How to change a dataset backend (read then write in another backend)¶

from plaid.storage import init_from_disk, save_to_disk, load_infos_from_disk, load_problem_definitions_from_disk

FOLDER = "tests/containers/dataset_cgns"

ds, conv = init_from_disk(FOLDER)
infos = load_infos_from_disk(FOLDER)
pb_defs = load_problem_definitions_from_disk(FOLDER)

ids = {}
for split in ds.keys():
    ids[split] = [(split, i) for i in range(len(ds[split]))]

def sample_constructor(id_):
    split, index = id_[0], id_[1]
    return conv[split].to_plaid(ds[split], index)

if __name__ == "__main__":
    save_to_disk(output_folder="tests/containers/dataset_hf",
        sample_constructor=sample_constructor,
        ids=ids,
        backend="hf_datasets",
        infos=infos,
        pb_defs=pb_defs,
        num_proc=1,
        overwrite=True,
        verbose=True)

Indexed extraction with `indexers`¶

converter.to_dict(...) and converter.to_plaid(...) accept an optional indexers argument:

sample = converter.to_plaid(
    dataset,
    idx=0,
    features=["Base/Zone/VertexFields/mach"],
    indexers={"Base/Zone/VertexFields/mach": [1, 5, 9]},
)

Indexer behavior

indexers is a mapping feature_path -> indexer (list/array of indices or slice).
Indexing is applied on the last axis of each indexed feature.
This enables a “read less + one gathered output copy” behavior:
- zarr: partial chunk reads + gathered output
- hf_datasets: Arrow/NumPy best-effort gather + gathered output
cgns backend does not use this mechanism.

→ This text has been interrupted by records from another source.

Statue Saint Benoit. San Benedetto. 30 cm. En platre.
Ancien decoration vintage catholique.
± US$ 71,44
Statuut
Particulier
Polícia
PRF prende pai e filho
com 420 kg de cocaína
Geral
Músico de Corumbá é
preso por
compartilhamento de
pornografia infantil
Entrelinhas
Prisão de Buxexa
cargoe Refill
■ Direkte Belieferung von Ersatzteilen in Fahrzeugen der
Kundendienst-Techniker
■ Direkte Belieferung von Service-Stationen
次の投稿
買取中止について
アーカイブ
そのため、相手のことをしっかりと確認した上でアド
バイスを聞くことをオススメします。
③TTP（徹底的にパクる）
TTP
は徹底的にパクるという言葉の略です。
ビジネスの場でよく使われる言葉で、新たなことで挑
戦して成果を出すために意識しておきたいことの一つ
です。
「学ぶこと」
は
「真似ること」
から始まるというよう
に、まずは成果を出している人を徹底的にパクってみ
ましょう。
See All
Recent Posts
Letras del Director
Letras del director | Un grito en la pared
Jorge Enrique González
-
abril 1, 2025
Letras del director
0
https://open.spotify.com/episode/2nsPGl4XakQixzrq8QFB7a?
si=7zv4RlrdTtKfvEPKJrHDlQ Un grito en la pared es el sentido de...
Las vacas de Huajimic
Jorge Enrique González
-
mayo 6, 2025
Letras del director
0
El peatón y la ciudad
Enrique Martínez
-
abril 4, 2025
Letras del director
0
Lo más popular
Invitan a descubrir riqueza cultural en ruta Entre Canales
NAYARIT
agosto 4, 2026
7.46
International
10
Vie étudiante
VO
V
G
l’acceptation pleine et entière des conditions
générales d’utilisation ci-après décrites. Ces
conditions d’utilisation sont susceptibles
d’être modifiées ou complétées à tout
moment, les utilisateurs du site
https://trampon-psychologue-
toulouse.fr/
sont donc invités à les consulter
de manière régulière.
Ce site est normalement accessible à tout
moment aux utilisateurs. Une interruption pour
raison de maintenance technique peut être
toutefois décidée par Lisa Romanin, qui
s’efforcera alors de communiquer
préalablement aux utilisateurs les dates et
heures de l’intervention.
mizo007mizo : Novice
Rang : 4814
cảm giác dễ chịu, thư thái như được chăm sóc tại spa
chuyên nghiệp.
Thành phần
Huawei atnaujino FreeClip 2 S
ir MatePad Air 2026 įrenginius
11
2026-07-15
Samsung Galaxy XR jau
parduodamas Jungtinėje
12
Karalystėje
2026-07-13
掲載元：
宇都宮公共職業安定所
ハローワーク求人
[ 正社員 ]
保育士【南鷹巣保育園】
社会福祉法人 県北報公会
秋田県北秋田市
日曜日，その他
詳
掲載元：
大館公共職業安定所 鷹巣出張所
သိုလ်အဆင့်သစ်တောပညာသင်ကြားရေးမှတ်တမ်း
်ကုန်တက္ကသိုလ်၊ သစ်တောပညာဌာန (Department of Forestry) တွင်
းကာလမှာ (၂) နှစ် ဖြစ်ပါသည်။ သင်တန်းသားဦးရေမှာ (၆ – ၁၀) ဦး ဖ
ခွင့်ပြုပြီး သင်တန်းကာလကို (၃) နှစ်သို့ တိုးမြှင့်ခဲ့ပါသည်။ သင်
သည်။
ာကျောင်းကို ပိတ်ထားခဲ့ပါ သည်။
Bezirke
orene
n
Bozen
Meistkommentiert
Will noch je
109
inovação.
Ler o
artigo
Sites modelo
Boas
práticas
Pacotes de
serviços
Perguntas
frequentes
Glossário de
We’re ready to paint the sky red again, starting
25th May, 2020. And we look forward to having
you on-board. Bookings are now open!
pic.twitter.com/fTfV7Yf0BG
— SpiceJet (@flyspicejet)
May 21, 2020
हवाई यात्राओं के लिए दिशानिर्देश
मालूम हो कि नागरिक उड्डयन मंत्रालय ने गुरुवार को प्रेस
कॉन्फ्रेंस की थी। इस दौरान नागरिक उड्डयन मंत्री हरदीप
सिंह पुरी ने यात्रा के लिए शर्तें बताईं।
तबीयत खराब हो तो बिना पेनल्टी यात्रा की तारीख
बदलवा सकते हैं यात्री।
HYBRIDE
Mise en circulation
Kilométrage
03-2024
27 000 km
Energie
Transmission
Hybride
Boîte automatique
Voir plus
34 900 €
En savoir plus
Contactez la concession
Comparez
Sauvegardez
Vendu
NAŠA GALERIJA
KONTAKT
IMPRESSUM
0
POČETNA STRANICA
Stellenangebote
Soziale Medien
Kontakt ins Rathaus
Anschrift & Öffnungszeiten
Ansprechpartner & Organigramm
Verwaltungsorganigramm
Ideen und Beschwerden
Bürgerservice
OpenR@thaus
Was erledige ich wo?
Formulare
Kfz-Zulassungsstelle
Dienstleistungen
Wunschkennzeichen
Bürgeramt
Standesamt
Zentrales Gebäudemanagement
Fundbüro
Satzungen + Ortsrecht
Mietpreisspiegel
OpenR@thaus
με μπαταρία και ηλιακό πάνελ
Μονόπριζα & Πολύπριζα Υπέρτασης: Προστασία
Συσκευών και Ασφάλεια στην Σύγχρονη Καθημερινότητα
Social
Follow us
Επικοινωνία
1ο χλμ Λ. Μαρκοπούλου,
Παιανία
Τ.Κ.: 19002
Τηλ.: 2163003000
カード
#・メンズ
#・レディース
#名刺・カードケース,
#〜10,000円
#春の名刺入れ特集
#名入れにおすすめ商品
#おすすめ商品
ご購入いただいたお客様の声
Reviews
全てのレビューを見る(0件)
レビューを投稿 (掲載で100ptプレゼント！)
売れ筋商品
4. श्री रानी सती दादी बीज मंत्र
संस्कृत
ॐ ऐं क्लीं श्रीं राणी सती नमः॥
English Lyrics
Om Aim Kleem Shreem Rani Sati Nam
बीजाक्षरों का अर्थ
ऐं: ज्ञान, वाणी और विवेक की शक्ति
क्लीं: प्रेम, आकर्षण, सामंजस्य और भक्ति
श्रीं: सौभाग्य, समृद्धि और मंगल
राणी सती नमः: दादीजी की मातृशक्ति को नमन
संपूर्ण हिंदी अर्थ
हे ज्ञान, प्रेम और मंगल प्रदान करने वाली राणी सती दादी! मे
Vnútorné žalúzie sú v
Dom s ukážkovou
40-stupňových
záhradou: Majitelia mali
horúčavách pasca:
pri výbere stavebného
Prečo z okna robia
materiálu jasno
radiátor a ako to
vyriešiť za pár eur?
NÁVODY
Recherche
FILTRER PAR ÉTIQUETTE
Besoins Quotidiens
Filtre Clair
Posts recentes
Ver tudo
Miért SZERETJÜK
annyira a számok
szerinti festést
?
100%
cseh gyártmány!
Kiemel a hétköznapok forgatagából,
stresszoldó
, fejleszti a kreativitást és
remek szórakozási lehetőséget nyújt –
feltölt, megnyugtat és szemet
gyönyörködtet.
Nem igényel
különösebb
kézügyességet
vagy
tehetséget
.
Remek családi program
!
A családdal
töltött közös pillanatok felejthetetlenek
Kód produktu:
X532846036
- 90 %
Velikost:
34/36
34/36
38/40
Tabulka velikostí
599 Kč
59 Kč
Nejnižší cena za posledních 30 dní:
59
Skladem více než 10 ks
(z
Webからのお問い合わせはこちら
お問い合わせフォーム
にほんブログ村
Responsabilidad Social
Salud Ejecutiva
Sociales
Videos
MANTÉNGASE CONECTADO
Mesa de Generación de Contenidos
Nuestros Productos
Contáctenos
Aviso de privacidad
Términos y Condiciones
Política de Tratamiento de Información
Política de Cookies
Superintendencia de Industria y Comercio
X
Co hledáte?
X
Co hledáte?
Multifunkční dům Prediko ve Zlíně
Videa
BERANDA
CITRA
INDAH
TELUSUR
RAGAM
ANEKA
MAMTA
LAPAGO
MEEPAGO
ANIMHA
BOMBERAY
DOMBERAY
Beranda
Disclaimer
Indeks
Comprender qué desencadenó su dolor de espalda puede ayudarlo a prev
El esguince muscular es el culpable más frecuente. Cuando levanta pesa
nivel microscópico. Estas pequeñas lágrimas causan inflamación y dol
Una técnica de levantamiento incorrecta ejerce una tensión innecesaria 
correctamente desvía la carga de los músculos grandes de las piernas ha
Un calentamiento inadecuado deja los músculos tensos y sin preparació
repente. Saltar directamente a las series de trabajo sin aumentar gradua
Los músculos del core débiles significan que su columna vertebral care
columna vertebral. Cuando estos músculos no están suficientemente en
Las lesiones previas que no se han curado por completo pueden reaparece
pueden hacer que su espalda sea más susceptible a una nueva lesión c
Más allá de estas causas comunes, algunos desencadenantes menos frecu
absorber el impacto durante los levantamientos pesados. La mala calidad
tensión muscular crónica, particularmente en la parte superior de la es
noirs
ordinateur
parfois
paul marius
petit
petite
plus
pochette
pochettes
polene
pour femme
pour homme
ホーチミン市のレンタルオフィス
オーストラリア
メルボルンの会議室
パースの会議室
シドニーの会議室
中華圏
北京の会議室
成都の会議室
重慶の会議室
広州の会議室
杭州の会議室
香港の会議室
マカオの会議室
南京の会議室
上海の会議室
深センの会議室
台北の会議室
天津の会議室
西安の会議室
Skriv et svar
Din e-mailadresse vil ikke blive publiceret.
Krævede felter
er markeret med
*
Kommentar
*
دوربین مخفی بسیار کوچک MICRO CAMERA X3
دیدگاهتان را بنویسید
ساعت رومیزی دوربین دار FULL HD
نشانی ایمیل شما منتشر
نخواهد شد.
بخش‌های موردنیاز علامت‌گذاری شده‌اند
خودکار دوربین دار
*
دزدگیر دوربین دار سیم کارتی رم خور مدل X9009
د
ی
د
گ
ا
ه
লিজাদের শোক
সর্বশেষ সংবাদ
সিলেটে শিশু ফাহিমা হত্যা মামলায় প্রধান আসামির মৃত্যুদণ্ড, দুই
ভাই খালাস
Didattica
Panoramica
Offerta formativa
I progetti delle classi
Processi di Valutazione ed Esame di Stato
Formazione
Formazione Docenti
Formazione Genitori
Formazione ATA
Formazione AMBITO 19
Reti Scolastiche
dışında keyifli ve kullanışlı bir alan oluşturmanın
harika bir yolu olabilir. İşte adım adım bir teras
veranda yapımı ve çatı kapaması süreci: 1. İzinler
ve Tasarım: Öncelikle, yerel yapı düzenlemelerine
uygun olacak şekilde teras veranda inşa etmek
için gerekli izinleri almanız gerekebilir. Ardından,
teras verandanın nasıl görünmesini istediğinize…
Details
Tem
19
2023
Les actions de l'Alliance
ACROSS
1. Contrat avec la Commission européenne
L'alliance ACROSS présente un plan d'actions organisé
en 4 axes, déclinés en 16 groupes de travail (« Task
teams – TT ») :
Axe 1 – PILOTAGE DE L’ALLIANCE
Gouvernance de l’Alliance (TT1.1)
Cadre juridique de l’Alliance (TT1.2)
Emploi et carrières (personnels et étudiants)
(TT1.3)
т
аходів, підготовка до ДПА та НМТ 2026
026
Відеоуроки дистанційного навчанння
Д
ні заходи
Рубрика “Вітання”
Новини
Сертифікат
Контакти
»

print("----------------------------------------------------")
print("-- Streaming test ----------------------------------")
print("----------------------------------------------------")


datasetdict, converterdict = init_streaming_from_hub(BASE_REPO_ID)

dataset = datasetdict[split]
converter = converterdict[split]

# dataset here is an IterableDataset, retrieving one sample and converting it to plaid
raw_sample = next(iter(dataset))
plaid_sample = converter.sample_to_plaid(raw_sample)

# utility to print a summary of the CGNS tree from the plaid sample
show_cgns_tree(plaid_sample.get_tree(0.))

# Utility to extract the elements from the CGNS tree of the plaid sample
get_element_names(plaid_sample.get_tree(0.))